### TASK GOAL
Return each line of the items below that contains the string "scientific". Case matters, so only lines whose capital and lowercase letters match count.

** START ITEMS **

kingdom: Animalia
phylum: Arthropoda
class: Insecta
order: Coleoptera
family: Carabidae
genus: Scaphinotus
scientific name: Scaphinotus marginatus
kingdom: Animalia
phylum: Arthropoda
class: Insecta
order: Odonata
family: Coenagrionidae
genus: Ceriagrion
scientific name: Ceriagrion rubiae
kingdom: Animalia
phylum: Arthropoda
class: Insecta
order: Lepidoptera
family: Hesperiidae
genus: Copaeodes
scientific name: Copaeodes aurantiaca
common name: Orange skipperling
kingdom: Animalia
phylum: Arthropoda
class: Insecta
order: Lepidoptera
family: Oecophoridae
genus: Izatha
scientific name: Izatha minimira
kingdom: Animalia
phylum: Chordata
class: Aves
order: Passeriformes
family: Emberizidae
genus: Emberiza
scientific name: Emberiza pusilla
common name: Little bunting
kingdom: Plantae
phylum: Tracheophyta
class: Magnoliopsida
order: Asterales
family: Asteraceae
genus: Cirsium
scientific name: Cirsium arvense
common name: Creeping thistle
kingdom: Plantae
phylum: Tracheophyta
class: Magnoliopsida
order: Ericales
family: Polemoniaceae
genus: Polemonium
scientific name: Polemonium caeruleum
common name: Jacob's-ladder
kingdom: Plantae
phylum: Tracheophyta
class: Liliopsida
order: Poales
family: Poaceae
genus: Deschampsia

** END ITEMS **

### SOLUTION
scientific name: Scaphinotus marginatus
scientific name: Ceriagrion rubiae
scientific name: Copaeodes aurantiaca
scientific name: Izatha minimira
scientific name: Emberiza pusilla
scientific name: Cirsium arvense
scientific name: Polemonium caeruleum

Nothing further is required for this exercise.